▸ What to do: Rewrite everything in the entries below from the line containing "giá cao qua" down to the line containing "phần kết cấu", replacing "khán giả" with "người xem" and leaving all else unchanged.

▸ Task material:

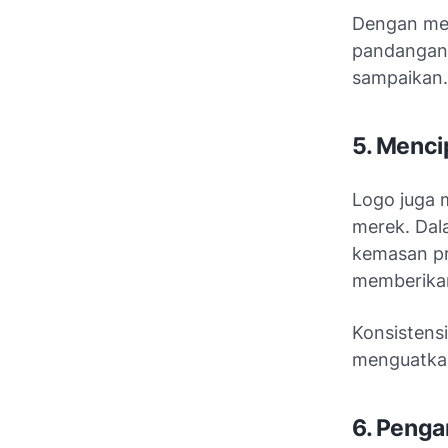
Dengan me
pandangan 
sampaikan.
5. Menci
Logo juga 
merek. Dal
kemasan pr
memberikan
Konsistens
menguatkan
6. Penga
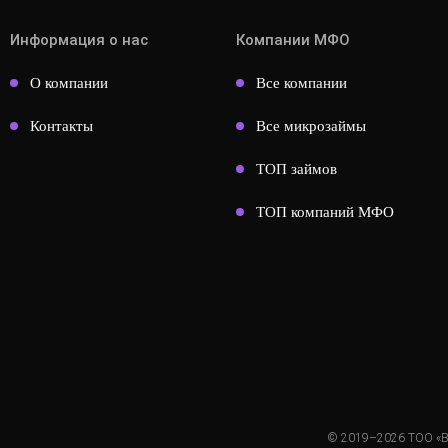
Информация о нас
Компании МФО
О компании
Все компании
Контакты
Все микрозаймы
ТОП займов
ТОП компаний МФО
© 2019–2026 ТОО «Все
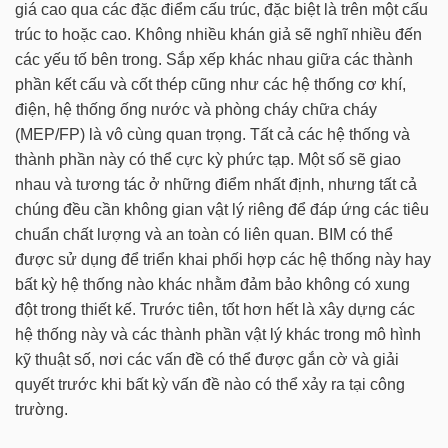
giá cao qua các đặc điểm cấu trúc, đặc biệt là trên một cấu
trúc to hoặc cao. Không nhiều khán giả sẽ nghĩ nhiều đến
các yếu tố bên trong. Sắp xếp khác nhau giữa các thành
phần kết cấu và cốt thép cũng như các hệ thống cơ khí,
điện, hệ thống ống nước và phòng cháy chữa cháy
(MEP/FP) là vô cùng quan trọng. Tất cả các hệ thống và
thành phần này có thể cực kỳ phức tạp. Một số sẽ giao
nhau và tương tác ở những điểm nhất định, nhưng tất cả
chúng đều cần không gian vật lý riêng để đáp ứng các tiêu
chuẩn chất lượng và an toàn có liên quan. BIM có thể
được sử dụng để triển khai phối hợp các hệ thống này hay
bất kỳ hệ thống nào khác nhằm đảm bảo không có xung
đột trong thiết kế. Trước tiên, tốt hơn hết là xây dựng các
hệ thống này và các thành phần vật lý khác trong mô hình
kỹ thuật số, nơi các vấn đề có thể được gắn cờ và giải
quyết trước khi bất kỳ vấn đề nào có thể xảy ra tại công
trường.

---

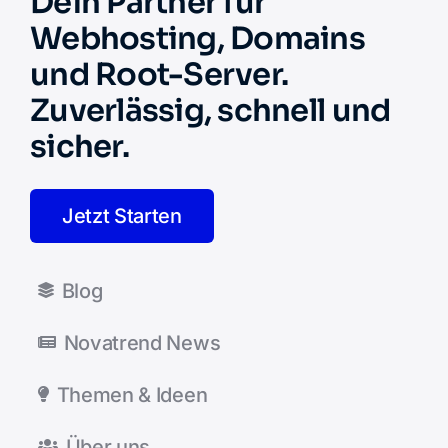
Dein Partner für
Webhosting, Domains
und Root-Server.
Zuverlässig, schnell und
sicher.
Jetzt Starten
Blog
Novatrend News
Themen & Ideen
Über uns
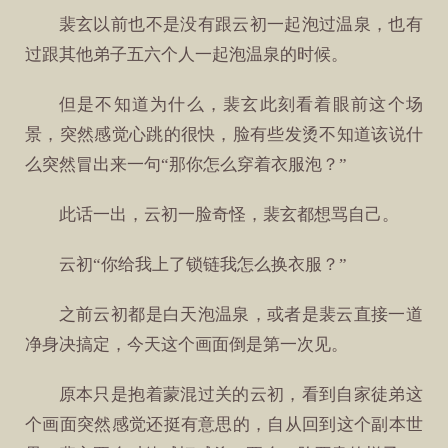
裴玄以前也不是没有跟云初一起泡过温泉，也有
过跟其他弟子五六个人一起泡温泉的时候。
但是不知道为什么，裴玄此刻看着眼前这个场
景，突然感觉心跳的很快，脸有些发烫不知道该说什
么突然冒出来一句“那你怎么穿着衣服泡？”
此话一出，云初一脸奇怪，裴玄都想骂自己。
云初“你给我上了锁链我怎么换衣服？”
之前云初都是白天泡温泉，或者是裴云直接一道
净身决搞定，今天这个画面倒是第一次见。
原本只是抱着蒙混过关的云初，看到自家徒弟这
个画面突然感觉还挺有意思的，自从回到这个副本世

▸ Solution for this exercise:
giá cao qua các đặc điểm cấu trúc, đặc biệt là trên một cấu
trúc to hoặc cao. Không nhiều người xem sẽ nghĩ nhiều đến
các yếu tố bên trong. Sắp xếp khác nhau giữa các thành
phần kết cấu và cốt thép cũng như các hệ thống cơ khí,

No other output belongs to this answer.